Dalle fosche stime Ocse su tutta l’eurozona, emerge un interrogativo: l’Italia è il grande malato d’Europa o piuttosto rappresenta solo l’area d’avanguardia della deflazione? In altri termini, il nostro Paese è il solo responsabile della crisi o piuttosto quello che ne paga il prezzo più salato? E’ assai probabile che Matteo Renzi si possa agganciare a questo interrogativo nel presentare in Parlamento il programma dei mille giorni.
L’unica, vera novità potrebbe venire da questo fronte, anche se sarcasticamente il capo del governo ha chiesto 48 ore di tempo per i miracoli: dal momento infatti che il ministro Padoan ha già assunto i suoi impegni in sede Ecofin, la protesta nei confronti di una Commissione Ue che tarda a mettere in campo il famoso programma di investimenti da 300 miliardi rischierebbe di suonare rituale. Del resto il premier non perde occasione per ribadire che l’Italia rispetterà il patto di stabilità, che farà le riforme, ma che aspetta una mano sul piano della flessibilità di bilancio.
Ne deriva che l’unica strada aperta davanti al Rottamatore è l’accelerazione delle riforme economiche, come il Jobs Act, la cui delega - secondo il ministro Boschi - dovrebbe essere approvata entro ottobre. Questo è un provvedimento che da solo, se divenisse operativo, potrebbe convincere gli euroburocrati ad allentare i vincoli di bilancio italiani: si tratterebbe della dimostrazione che Renzi fa sul serio. Non a caso gli alfaniani e il mondo imprenditoriale spingono perché la riforma del lavoro spicchi il volo.

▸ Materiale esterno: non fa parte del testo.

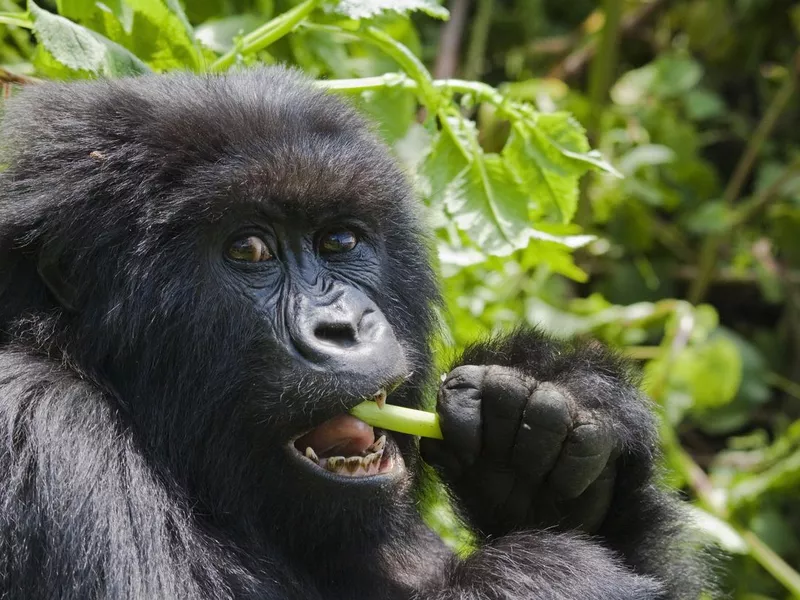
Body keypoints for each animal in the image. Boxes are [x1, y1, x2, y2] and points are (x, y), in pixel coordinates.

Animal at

Ma il problema sono i sindacati e la sinistra pd. Il Rottamatore è tra due fuochi e il rischio di scivolare nelle sabbie mobili delle votazioni parlamentari è reale. E’ in questo caso che si potrebbe aprire la prospettiva del ritorno alle urne in primavera: di fronte allo stallo, Renzi sarebbe costretto a scegliere la drammatizzazione e l’appello all’elettorato, forte del consenso che i sondaggi gli confermano ogni settimana. Ma è un’ipotesi che palazzo Chigi ha sempre scartato. Il varo di una segreteria unitaria, con almeno una parte della minoranza interna, è l’arma sulla quale il premier conta per scongiurare una resa dei conti dagli esiti imprevedibili. Quanto all’Europa, il segretario-premier pensa di avere ancora chance di passare alla controffensiva, dopo l’inopinata scalata del rigorista Katainen al coordinamento delle politiche economiche: attende l’esito del referendum scozzese, un fatto politico di prima grandezza che denuncia il pericolo della frammentazione e delle spinte centrifughe anti-Ue. Per battere i pugni sul tavolo Renzi avrebbe bisogno però di una compattezza delle retrovie che invece non c’è. L’alleato Angelino Alfano gli contesta esplicitamente troppa morbidezza nei confronti dei conservatorismi di una parte del Pd.
La fumata nera nelle votazioni per la Consulta, con la bocciatura del tandem Bruno-Violante, è un brutto segnale per il patto del Nazareno. Dopo la rinuncia alla candidatura di Catricalà, il Cavaliere aveva mobilitato i suoi gruppi per sostenere l’accoppiata, frutto di un travagliato compromesso; e lo stesso avevano fatto i fedelissimi del premier. E invece queste «condizioni» si sono liquefatte alla prova del voto segreto, e la dissidenza ha battuto un colpo che non va sottovalutato.